И вот, к изумлению многих москвичей, в привычную уже череду празднеств вмешалось совершенно неожиданное событие – царь принял в Малом Николаевском дворце Кремля не иностранного дипломата или высокого вельможу, а… ссыльного Александра Пушкина!
Сам факт встречи произвел огромное впечатление и на всю Россию, ведь Пушкин к тому моменту не находился на какой-либо государственной или военной службе: «Это было неслыханное событие! Ибо никогда еще не видано было, чтобы царь разговаривал с человеком, которого во Франции назвали бы пролетарием, и который в России имел гораздо меньшее значение, чем пролетарий у нас, ибо Пушкин, хотя и был дворянского происхождения, не имел никакого чина в административной иерархии, а человек без ранга не имеет в России никакого общественного значения, его называют
Повеление царя исполнили точно, доставив поэта в Кремль незамедлительно: в четыре часа пополудни 8 сентября 1826 года, прямо с дороги, он даже не завез багаж в гостиницу. Ему не дали времени ни переодеться, ни побриться, как будет рассказывать брат поэта Лев, «небритый, в пуху, измятый, был он представлен к дежурному генералу Потапову и с ним вместе поехал тотчас же во дворец и введен в кабинет государя».

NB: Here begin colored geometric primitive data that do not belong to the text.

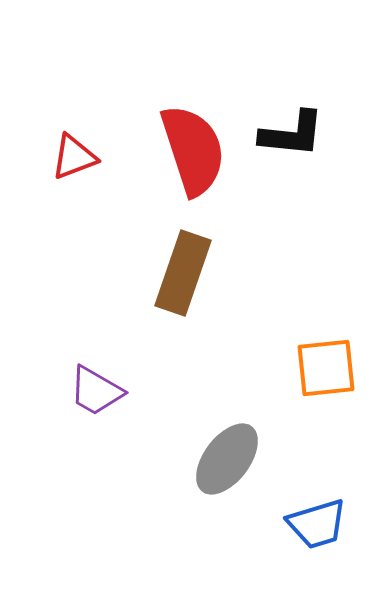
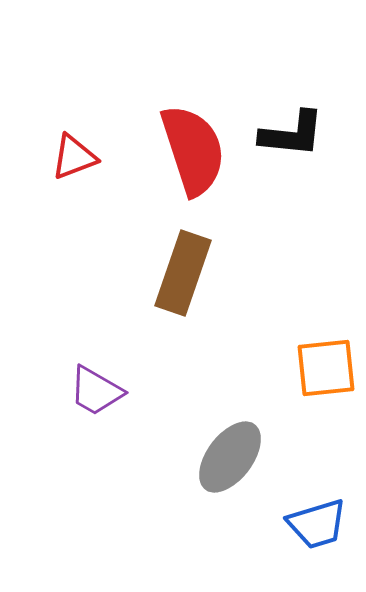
gray ellipse: moved 3 px right, 2 px up
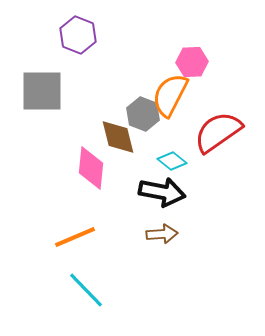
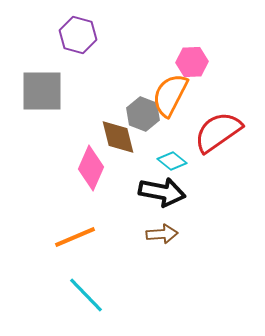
purple hexagon: rotated 6 degrees counterclockwise
pink diamond: rotated 18 degrees clockwise
cyan line: moved 5 px down
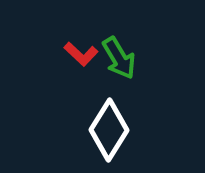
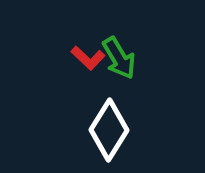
red L-shape: moved 7 px right, 4 px down
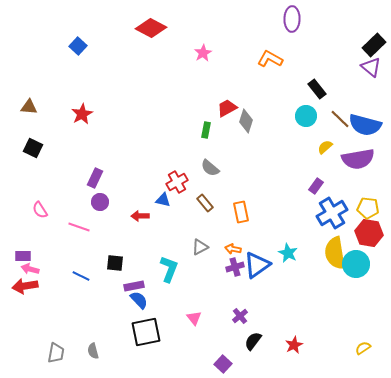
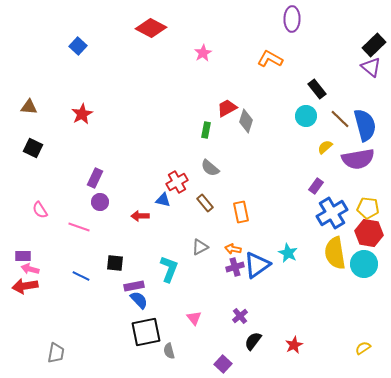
blue semicircle at (365, 125): rotated 120 degrees counterclockwise
cyan circle at (356, 264): moved 8 px right
gray semicircle at (93, 351): moved 76 px right
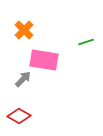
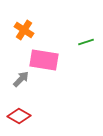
orange cross: rotated 12 degrees counterclockwise
gray arrow: moved 2 px left
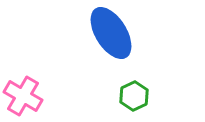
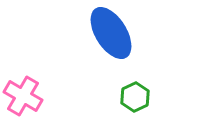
green hexagon: moved 1 px right, 1 px down
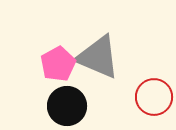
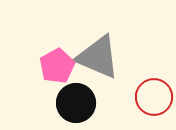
pink pentagon: moved 1 px left, 2 px down
black circle: moved 9 px right, 3 px up
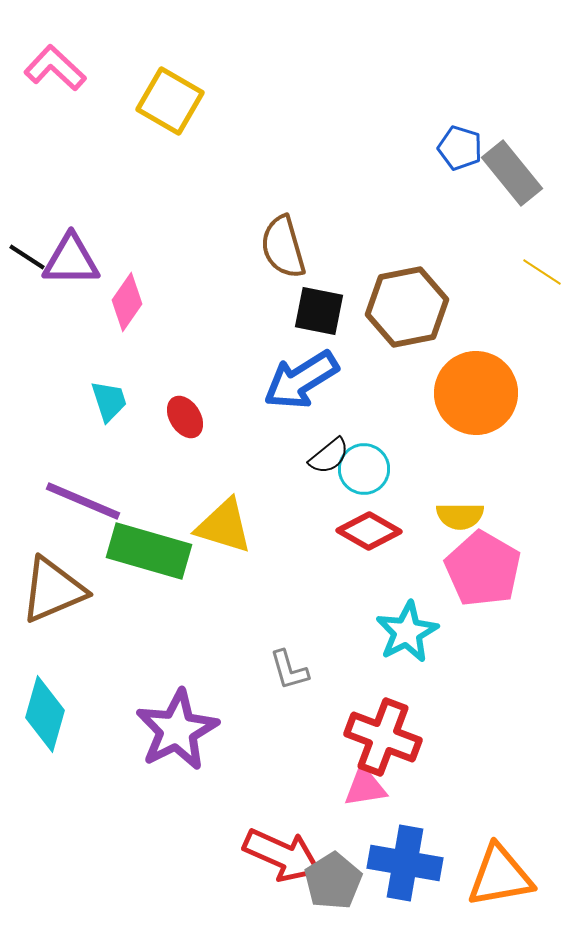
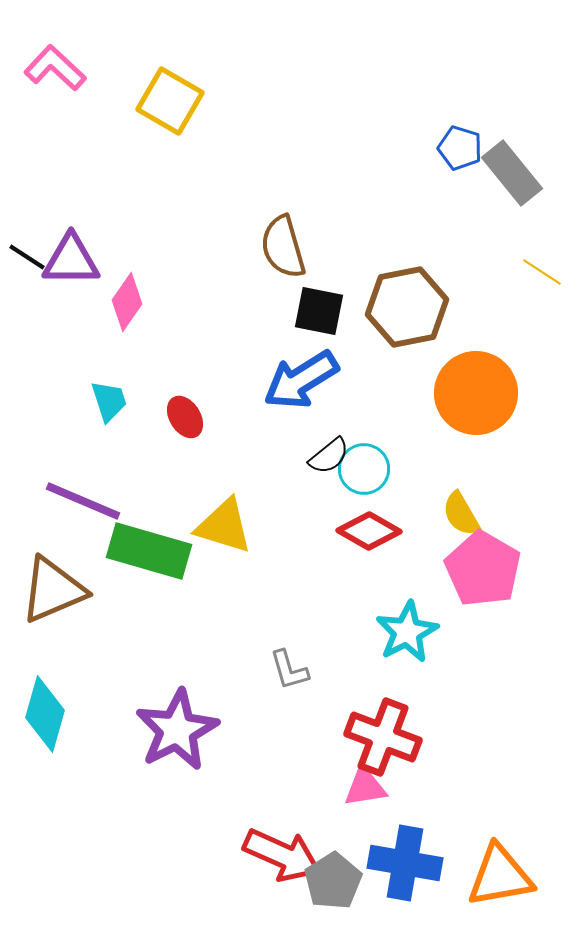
yellow semicircle: moved 1 px right, 2 px up; rotated 60 degrees clockwise
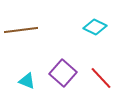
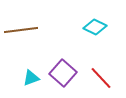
cyan triangle: moved 4 px right, 3 px up; rotated 42 degrees counterclockwise
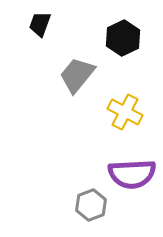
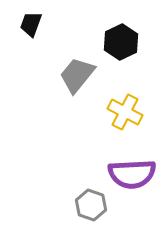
black trapezoid: moved 9 px left
black hexagon: moved 2 px left, 4 px down
gray hexagon: rotated 20 degrees counterclockwise
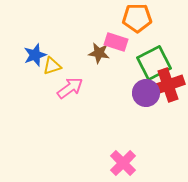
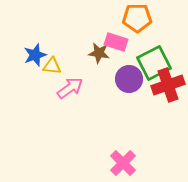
yellow triangle: rotated 24 degrees clockwise
purple circle: moved 17 px left, 14 px up
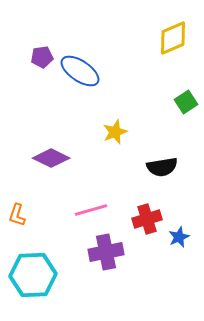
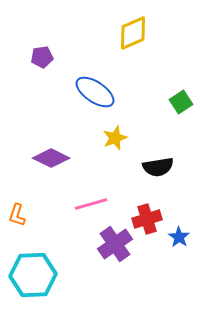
yellow diamond: moved 40 px left, 5 px up
blue ellipse: moved 15 px right, 21 px down
green square: moved 5 px left
yellow star: moved 6 px down
black semicircle: moved 4 px left
pink line: moved 6 px up
blue star: rotated 15 degrees counterclockwise
purple cross: moved 9 px right, 8 px up; rotated 24 degrees counterclockwise
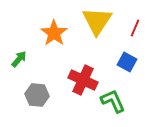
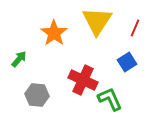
blue square: rotated 30 degrees clockwise
green L-shape: moved 3 px left, 2 px up
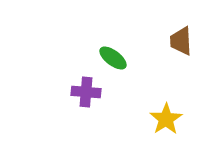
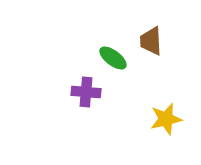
brown trapezoid: moved 30 px left
yellow star: rotated 20 degrees clockwise
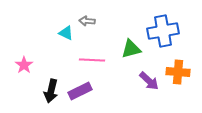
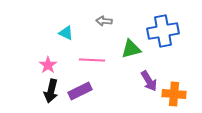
gray arrow: moved 17 px right
pink star: moved 24 px right
orange cross: moved 4 px left, 22 px down
purple arrow: rotated 15 degrees clockwise
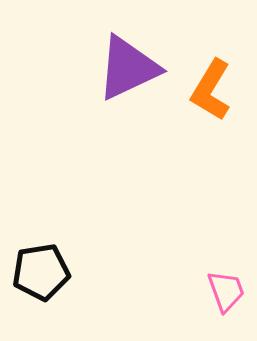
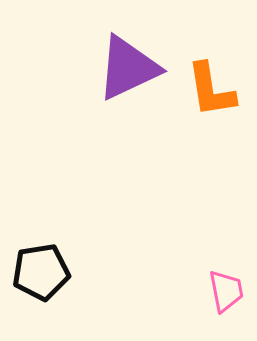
orange L-shape: rotated 40 degrees counterclockwise
pink trapezoid: rotated 9 degrees clockwise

А царь в это время готовился к балу, что давал прибывший на коронацию французский маршал Огюст Фредерик Луи Виесс де Мармон, герцог Рагузский. Бал должен был пройти в доме князя Куракина на Покровке. И вдруг – Пушкин! Значит, для Николая I встреча с ним имела первостепенное значение.
Тот сентябрьский день выдался холодным – всего восемь градусов, и потому в царском кабинете горел камин. Царю и поэту было о чем поговорить. Познакомиться они могли бы еще в 1811 году, ибо Царскосельский лицей и создавался с целью воспитания в нем братьев Александра I, дабы избавить их от влияния матери, вдовствующей императрицы Марии Федоровны. Но не сложилось: Николая и Михаила воспитывал граф Матвей Ламздорф, сторонник строгих педагогических методов.
Стенограммы той встречи не велось, более того, не было сделано и записи в камер-фурьерском журнале. Но осталось порядка тридцати рассказов о ней, число которых лишь множилось с течением времени. Конечно, нам было бы интересно сравнить, как рассказывал об этой встрече царь и что говорил Пушкин.
Со слов царя, директор Императорской публичной библиотеки Модест Корф (кстати, соученик Пушкина по лицею) в 1848 году записал в своем дневнике: «Я, – говорил государь, – впервые увидел Пушкина после моей коронации, когда его привезли из заключения в Москву совсем больного и покрытого ранами – от известной болезни. Что сделали бы вы, если бы 14 декабря были в Петербурге? – спросил его между прочим. – Стал бы в ряды мятежников, – отвечал он. На вопрос мой, переменился ли его образ мыслей и дает ли он мне слово думать и действовать иначе, если я пущу его на волю, он наговорил мне пропасть комплиментов насчет 14 декабря, но очень долго колебался прямым ответом и только после длинного молчания протянул мне руку, с обещанием – сделаться другим».
Гораздо больше свидетельств было сделано друзьями и знакомыми Пушкина, и даже агентами тайной полиции. Так, москвичка А.Г. Хомутова писала: «Рассказано Пушкиным. Фельдъегерь внезапно извлек меня из моего непроизвольного уединения, привезя по почте в Москву, прямо в Кремль, и всего в пыли ввел меня в кабинет императора, который сказал мне: “А, здравствуй, Пушкин, доволен ли ты, что возвращен?” Я отвечал, как следовало в подобном случае. Император долго беседовал со мною и спросил меня: “Пушкин, если бы ты был в Петербурге, принял ли бы ты участие в 14 декабря?” – ”Неизбежно, государь, все мои друзья были в заговоре, и я был бы в невозможности отстать от них. Одно отсутствие спасло меня, и я благодарю за то Небо”. – “Ты довольно шалил, – возразил император, – надеюсь, что теперь ты образумишься, и что размолвки у нас вперед не будет. Присылай все, что напишешь, ко мне; отныне я буду твоим цензором”».